I dunno -- I think I must be entering my second childhood now that I've reached retirement age. I've recently gotten this itch to try my hand at building plastic models after -- geez, I guess it must have been 55 years or so since the last time I build a model. Not much has changed, it would appear, except maybe that it isn't as easy to find modelling glue as it used to.
I built lots of models as a kid, mostly WWII era airplanes and cars from the 60s. I didn't have much patience back then and made a hash out of most of my kits, as I dimly recall. Mostly sloppy glue joints and not bothering to assemble things in the correct order. The airplanes I hung from the ceiling of my room and I recall them getting dinged up, even suspended out of easy reach. Not sure how I managed that. With the cars, I got bored with them after a while and -- this was when the whole dune buggy concept first starting getting popular -- so I'd strip them down to a bare frame and motor and then mix and match between the various cars. Say, I liked a particular model's frame and another's motor and another's tires and wheels. So I'd manage to fuse together these parts from separate models and get them to fit more or less correctly. I had a lot of fun "creating" my own cars doing that.
These days, I plan to do things like exert a bit of patience when I tackle a model project and see how good of a job I can do -- rather than see how fast I can complete something so I can play with it. One of my specialties is I'm a luthier -- I build guitars, specifically, and I build them from base materials. Over the years, I've accumulated a lot of hand tools, some of them I think might be useful in building models. Like tiny chisels and files, precision measurement tools, and others. Another of my interests is I paint with oils on canvas, so I've assembled a good collection of all sorts of brushes and oil paints -- dunno how good the latter would be on plastic models, though. I was given a Badger brand airbrush kit, but I've never used it. I can see where it will come in really handy for model builds, though. So I'm gonna have to break it out and get familiar with it if I'm gonna get serious about model building.
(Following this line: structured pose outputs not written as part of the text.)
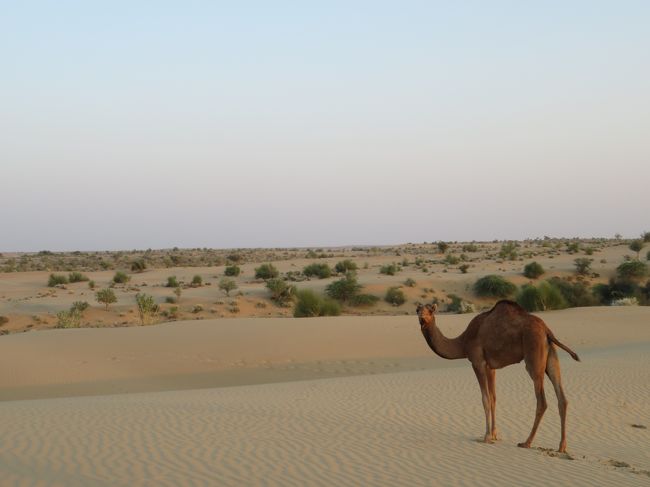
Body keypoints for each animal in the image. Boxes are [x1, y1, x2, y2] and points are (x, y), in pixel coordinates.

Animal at [418, 302, 580, 454]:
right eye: (418, 310)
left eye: (430, 310)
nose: (422, 318)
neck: (462, 343)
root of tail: (547, 330)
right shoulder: (491, 367)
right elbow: (493, 398)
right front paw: (495, 434)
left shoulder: (477, 362)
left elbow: (485, 399)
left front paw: (486, 436)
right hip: (551, 355)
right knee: (562, 398)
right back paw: (562, 446)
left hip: (534, 355)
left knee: (542, 401)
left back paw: (526, 442)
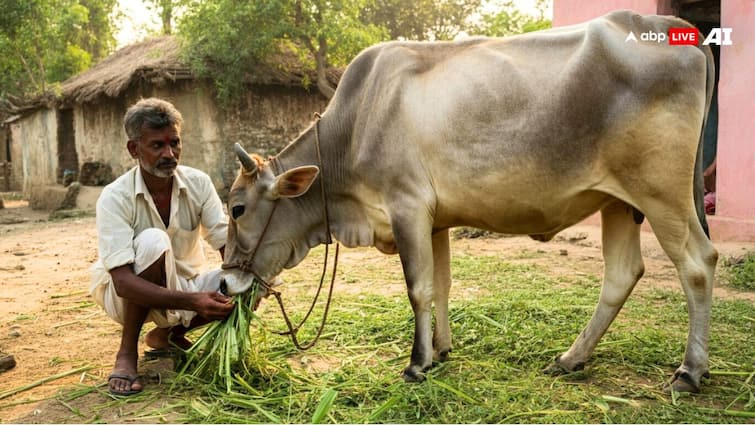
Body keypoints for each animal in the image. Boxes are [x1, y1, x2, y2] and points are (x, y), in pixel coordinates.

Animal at [220, 9, 720, 392]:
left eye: (238, 208)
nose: (224, 282)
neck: (355, 126)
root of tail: (675, 27)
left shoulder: (406, 207)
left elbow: (418, 288)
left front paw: (416, 363)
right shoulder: (435, 220)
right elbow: (440, 285)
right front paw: (440, 350)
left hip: (662, 194)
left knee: (698, 264)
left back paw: (689, 371)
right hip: (617, 201)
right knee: (621, 274)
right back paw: (570, 358)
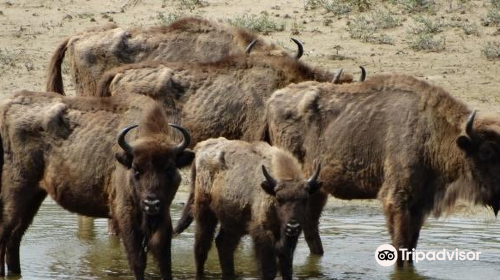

Recently, I've picked up a few old kits from online sellers. Revell and Monogram mostly. They're all in boxes, all but one was still in the original wrap. And the one that wasn't, the pieces were still inside plastic, so I'm sure the kits are all complete. I picked up an F6F Hellcat, a P-51B Mustang, an FW-190 Focke Wulfe, a P-38 Lightning, and an F-14 Tomcat. I bought the Tomcat model because I'm working on an oil painting project of an F-14 on take-off from a carrier with the catapult steam wafting everywhere. The main inspiration is from a photo I found, but the problem I ran into with this photo and most of the others I found was that the plane's parts were cropped out -- specifically the wings. So it dawned on me that, if I picked up a decent model of an F-14, I could use the model as a "model" for my painting. All these models are 1:48 scale. Back when I was a kid, most of the models I built were 1:48, but I recall one nice P-51D Mustang i put together that was a 1:24 scale model. That one was special to me and, as I recall, I did a better job of assembling it than I did the others.
So anyway, that's pretty much where I'm at. Looking forward to getting back into the hobby after all these years, and I'm looking forward to checking out all the resources that this site provides.